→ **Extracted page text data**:
------------------------------------
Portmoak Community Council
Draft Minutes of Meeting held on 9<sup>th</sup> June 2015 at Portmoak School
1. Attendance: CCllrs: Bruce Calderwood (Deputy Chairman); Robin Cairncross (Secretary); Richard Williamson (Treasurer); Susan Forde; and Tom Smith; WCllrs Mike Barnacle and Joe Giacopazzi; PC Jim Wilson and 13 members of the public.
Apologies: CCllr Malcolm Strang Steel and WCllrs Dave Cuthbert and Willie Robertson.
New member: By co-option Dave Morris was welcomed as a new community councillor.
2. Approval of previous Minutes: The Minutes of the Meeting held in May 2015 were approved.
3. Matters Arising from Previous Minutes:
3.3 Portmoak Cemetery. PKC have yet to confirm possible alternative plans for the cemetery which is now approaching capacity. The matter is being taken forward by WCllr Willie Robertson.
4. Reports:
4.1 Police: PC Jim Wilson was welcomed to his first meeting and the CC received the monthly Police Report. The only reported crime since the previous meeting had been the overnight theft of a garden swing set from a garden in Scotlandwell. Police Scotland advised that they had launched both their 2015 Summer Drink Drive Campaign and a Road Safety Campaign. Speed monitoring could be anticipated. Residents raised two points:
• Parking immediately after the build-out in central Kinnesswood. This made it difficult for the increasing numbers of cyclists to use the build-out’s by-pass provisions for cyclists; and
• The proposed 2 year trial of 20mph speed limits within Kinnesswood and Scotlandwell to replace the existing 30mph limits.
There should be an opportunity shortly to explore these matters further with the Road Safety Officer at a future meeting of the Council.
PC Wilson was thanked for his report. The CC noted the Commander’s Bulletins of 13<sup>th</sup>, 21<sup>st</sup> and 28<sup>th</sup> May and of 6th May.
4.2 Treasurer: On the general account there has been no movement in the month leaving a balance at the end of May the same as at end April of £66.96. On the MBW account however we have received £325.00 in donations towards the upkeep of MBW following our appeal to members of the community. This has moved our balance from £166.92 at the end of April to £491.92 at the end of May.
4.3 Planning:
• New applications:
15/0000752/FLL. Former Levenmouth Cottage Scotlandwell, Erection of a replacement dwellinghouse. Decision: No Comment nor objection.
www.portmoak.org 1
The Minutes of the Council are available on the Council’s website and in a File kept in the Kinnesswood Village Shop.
------------------------------------
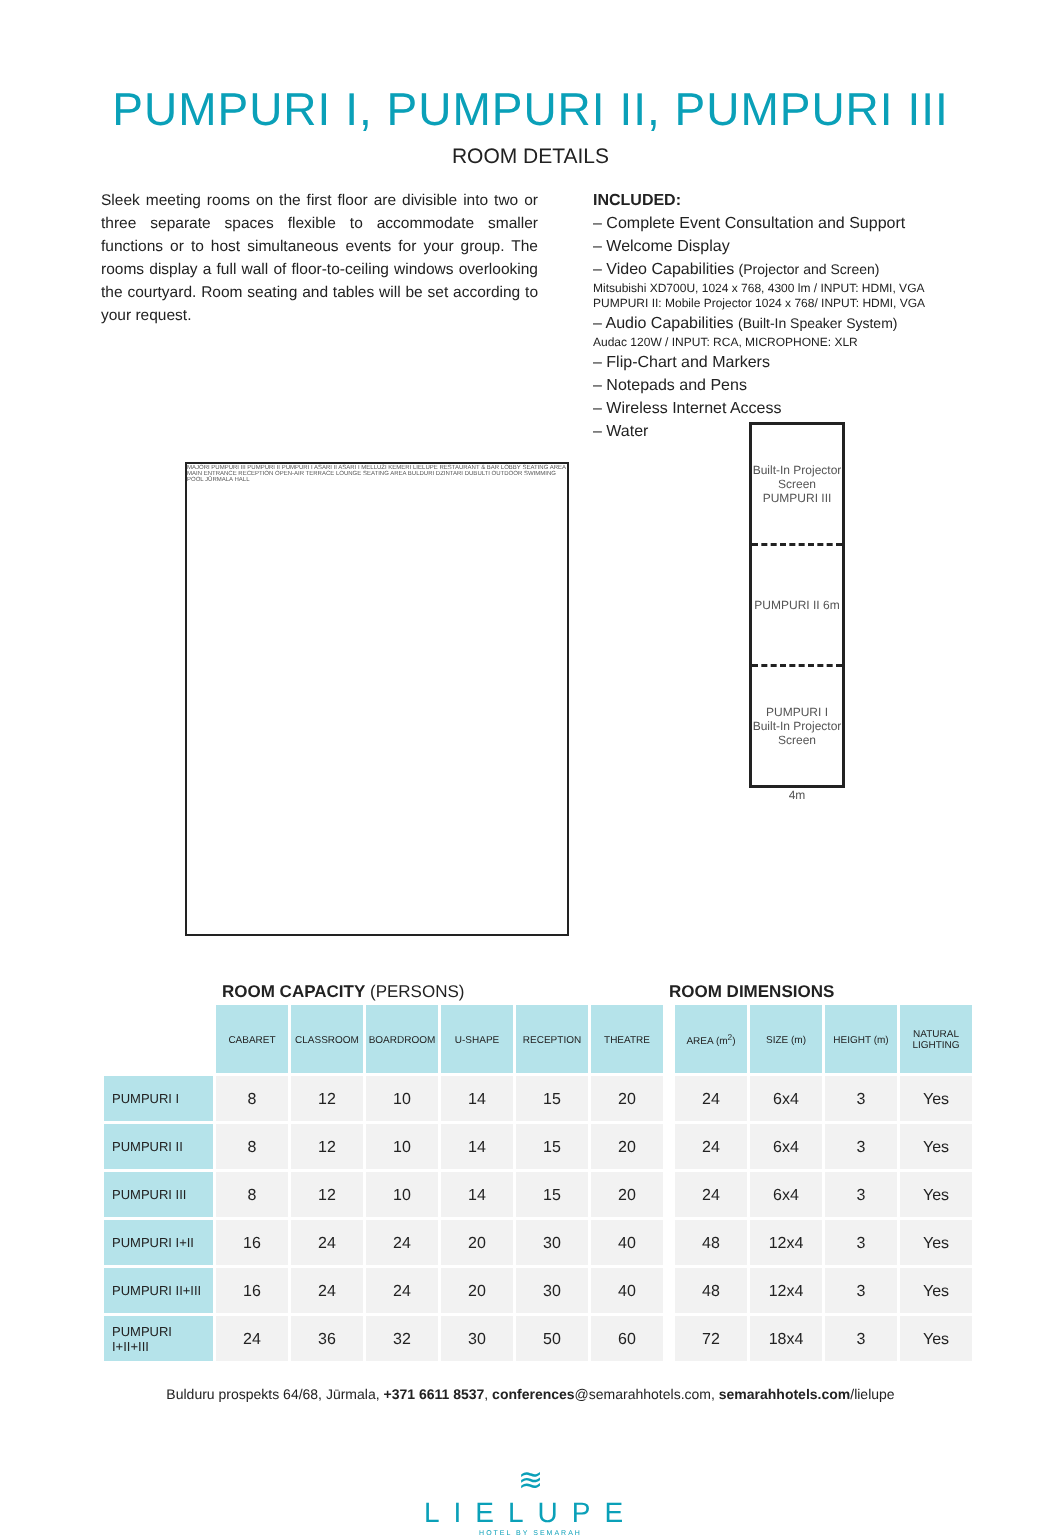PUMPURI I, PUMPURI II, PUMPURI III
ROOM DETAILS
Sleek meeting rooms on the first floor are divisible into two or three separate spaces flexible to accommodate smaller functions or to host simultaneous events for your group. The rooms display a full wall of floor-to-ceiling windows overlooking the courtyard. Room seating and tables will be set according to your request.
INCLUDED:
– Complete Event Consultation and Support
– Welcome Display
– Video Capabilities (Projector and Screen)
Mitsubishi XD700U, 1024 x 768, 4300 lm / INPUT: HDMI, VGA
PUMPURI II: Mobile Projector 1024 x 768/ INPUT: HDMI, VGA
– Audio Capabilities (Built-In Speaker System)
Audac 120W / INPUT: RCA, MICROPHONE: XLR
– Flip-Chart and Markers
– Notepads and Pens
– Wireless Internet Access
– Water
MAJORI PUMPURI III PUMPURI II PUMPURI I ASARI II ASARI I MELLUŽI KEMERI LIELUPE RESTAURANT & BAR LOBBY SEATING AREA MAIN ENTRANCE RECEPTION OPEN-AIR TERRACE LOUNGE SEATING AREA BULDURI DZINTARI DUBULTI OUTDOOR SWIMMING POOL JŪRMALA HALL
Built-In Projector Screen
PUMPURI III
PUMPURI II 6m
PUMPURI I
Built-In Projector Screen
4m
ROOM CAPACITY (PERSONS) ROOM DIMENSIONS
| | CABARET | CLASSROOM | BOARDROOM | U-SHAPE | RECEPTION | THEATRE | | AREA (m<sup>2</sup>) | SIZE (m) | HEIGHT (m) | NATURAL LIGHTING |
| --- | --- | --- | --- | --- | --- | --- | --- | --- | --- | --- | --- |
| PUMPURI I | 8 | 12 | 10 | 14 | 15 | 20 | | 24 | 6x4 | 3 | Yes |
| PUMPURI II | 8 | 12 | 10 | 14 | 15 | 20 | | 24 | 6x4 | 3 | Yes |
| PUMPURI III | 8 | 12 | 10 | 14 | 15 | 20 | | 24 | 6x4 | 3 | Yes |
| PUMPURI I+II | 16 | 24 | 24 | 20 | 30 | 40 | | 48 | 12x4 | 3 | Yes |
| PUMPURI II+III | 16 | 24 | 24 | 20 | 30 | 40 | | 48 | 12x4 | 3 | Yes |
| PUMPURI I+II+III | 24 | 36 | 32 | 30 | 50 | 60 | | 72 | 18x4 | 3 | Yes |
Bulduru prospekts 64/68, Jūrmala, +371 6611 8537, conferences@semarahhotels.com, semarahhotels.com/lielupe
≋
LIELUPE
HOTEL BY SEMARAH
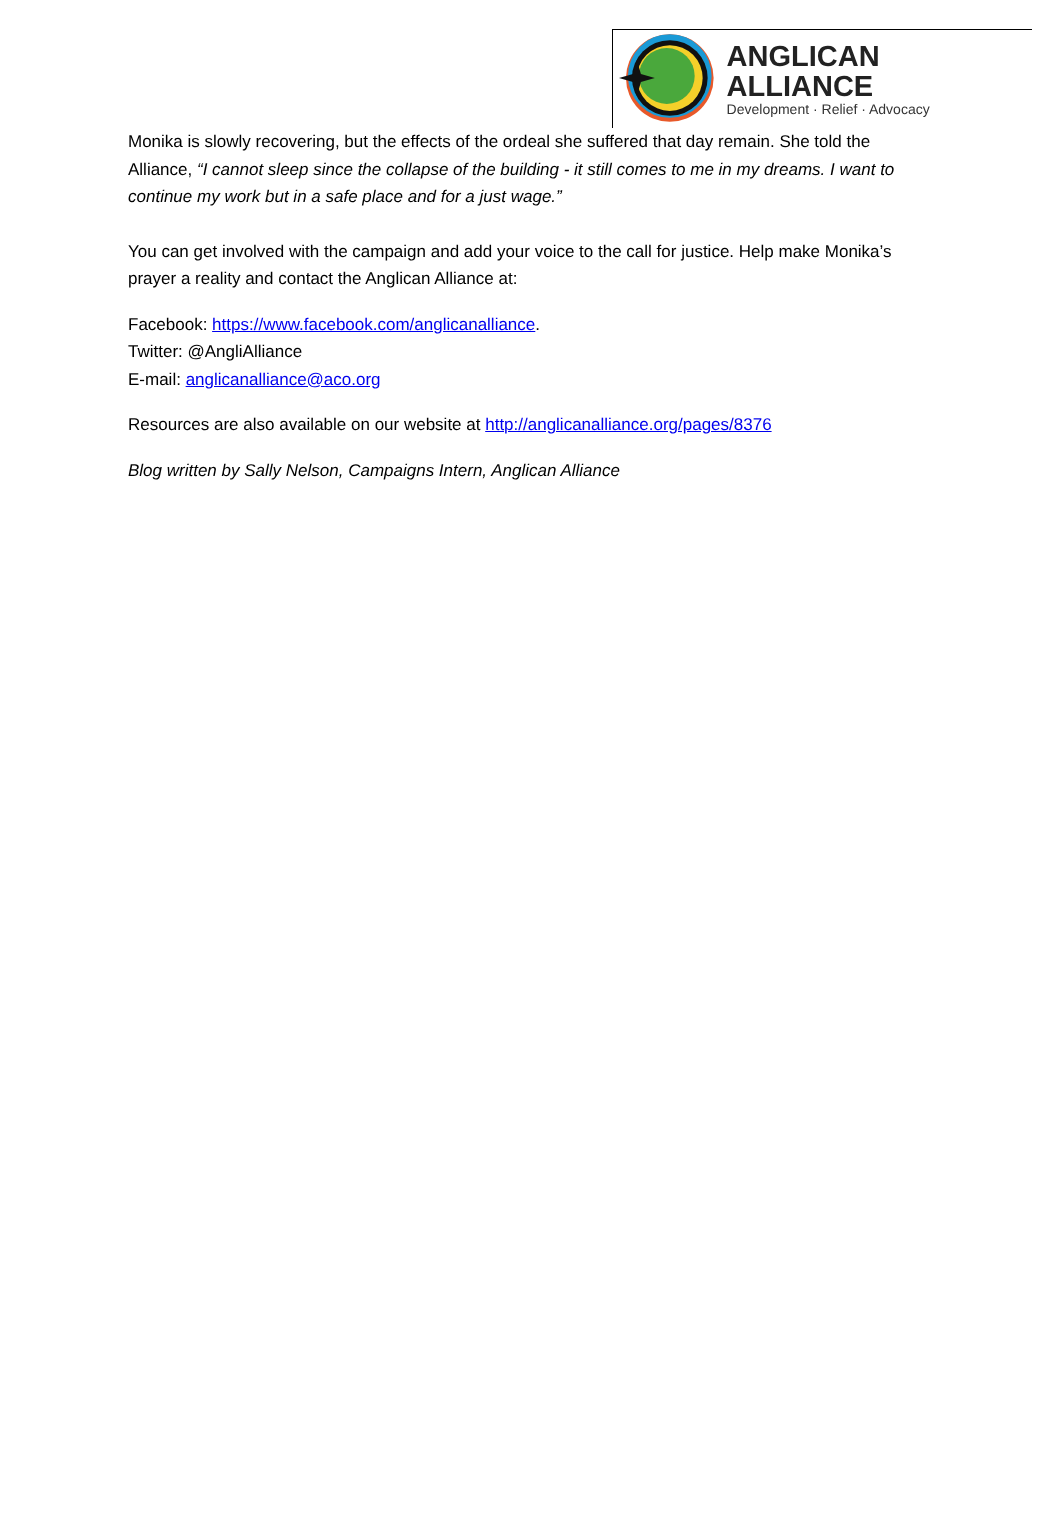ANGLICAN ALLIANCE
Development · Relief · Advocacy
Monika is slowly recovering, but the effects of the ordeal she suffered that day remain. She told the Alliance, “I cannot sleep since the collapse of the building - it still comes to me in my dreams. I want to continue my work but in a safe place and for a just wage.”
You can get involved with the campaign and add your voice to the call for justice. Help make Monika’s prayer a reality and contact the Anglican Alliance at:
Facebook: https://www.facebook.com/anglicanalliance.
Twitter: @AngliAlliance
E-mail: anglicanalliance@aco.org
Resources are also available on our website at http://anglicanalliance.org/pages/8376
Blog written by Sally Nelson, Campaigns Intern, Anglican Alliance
------------------------------------
For every line above that holds the word "This", report the whole line.

→ **THE COMPLETED TASK**:
• Parking immediately after the build-out in central Kinnesswood. This made it difficult for the increasing numbers of cyclists to use the build-out’s by-pass provisions for cyclists; and
4.2 Treasurer: On the general account there has been no movement in the month leaving a balance at the end of May the same as at end April of £66.96. On the MBW account however we have received £325.00 in donations towards the upkeep of MBW following our appeal to members of the community. This has moved our balance from £166.92 at the end of April to £491.92 at the end of May.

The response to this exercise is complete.